It is also in emergencies that the promotion or donation of breast-milk substitutes can have a negative effect on breastfeeding rates. This is why it is so vital that nutrition objectives and sensitivity are included in all DfID programmes and investments. The code of marketing of breast-milk substitutes has had some success here in the UK. The Royal College of Paediatrics and Child Health has ceased to receive funding from BMS manufacturers, and the British Medical Journal no longer carries adverts from such companies. But bold action is required to eliminate all conflicts of interest and enforce the code. More work needs to be done to promote and support breastfeeding practices through DfID investments and to ensure that the code is enshrined in a greater number of countries. I would therefore be grateful if the Minister could say what steps the Government are taking with other donors and Governments to ensure better enforcement of the code. Perhaps she might also say whether breaches of the code still occur within the commissioning groups of the NHS.
There will be many reasons for Ministers and others to visit Japan in this Olympic year to support Team GB. However, I hope that we will send our strongest delegation to the July springboard Goalkeepers event to give a lead to other countries by pledging early support and, I hope, the £800 million a year as called for by the international coalition. We need to work with national Governments to develop, lead and finance national plans for nutrition. I look forward to hearing the Minister’s view on those points. While we will, quite rightly, fly the flag for Team GB, we should also fly the flag for the incredibly important role the British Government and DfID can play in moving the dial on achieving the SDG goal on nutrition, without which the other goals will never be achieved.
+ + +
Answer each question using the nutrition passage.
(a) Which body has stopped receiving funding from BMS manufacturers?
(b) To which country does the passage expect Ministers and others to travel in this Olympic year?
(c) What yearly sum does the passage hope will be pledged, as called for by the international coalition?

Collected data:
+ + +
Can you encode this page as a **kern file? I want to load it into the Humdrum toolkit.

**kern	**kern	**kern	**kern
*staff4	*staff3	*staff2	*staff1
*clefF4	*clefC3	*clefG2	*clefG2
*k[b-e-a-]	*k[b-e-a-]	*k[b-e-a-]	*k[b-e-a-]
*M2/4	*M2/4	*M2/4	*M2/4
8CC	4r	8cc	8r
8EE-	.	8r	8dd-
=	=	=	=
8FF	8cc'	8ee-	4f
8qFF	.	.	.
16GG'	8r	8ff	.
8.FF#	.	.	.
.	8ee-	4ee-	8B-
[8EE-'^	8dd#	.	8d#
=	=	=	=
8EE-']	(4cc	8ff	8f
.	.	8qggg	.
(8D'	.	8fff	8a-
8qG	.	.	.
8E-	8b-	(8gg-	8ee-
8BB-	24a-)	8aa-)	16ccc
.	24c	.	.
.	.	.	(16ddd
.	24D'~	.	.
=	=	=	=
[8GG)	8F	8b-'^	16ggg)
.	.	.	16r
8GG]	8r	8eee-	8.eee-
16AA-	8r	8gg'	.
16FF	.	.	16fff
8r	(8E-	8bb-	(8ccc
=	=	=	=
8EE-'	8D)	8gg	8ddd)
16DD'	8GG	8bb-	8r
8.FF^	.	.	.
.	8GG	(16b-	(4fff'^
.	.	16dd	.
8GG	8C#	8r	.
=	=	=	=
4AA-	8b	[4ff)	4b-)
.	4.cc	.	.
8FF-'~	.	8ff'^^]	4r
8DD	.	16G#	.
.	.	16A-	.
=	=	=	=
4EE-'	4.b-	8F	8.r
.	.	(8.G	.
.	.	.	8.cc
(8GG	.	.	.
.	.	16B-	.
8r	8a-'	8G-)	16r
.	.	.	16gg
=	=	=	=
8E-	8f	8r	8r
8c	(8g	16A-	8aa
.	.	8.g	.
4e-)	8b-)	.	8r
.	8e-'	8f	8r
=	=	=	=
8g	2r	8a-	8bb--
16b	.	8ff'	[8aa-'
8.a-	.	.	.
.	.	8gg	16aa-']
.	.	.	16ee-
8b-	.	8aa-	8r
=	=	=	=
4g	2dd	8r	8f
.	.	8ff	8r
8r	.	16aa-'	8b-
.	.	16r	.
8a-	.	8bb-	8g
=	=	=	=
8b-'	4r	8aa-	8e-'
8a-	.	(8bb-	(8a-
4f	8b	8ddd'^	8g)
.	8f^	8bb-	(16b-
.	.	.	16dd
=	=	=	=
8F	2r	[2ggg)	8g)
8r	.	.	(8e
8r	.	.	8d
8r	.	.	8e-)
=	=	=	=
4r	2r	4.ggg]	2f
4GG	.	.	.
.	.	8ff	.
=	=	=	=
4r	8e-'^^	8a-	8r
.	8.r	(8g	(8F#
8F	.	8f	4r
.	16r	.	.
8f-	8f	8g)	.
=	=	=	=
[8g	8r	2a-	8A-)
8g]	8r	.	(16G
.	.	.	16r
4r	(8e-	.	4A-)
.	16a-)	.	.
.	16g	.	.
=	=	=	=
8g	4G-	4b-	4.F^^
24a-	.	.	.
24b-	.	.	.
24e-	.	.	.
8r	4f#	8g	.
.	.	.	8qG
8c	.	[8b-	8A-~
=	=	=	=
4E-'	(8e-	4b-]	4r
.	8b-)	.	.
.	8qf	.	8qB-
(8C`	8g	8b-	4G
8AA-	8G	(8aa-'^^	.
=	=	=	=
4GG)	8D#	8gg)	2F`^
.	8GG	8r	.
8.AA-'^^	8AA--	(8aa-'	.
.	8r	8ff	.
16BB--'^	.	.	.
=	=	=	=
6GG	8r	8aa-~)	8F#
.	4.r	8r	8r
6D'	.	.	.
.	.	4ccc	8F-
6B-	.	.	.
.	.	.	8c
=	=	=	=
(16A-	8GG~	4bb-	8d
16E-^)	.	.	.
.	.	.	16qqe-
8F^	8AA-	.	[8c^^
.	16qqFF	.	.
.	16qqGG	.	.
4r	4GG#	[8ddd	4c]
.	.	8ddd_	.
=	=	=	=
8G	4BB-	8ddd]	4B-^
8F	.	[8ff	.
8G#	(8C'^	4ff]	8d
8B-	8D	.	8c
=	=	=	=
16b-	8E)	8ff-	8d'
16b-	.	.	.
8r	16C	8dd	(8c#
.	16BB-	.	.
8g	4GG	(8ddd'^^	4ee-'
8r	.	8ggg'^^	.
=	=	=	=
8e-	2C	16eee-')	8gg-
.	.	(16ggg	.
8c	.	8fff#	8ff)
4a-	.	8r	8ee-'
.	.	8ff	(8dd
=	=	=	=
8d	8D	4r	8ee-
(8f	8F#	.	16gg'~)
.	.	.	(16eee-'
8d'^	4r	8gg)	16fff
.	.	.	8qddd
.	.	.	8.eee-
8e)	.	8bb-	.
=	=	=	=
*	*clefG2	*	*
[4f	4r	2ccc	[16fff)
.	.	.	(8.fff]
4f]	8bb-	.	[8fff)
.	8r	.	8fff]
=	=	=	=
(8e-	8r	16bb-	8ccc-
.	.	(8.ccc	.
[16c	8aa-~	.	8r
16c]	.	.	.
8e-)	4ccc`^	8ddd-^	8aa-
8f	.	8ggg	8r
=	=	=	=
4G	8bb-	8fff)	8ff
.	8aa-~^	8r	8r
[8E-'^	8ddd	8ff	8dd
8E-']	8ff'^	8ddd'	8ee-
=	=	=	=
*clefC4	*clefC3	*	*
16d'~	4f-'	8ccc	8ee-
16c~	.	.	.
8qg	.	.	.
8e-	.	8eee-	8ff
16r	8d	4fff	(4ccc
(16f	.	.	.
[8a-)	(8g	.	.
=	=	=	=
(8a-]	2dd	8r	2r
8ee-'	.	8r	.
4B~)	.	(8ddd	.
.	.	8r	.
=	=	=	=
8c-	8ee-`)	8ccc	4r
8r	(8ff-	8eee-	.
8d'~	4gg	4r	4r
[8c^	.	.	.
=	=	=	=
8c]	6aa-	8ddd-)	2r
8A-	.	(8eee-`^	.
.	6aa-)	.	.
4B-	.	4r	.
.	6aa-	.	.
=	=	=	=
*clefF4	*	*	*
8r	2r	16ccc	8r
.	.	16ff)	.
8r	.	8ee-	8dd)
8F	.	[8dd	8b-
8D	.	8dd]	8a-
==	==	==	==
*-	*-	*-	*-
+ + +
### Response to this exercise:
(a) The Royal College of Paediatrics and Child Health.
(b) Japan.
(c) £800 million a year.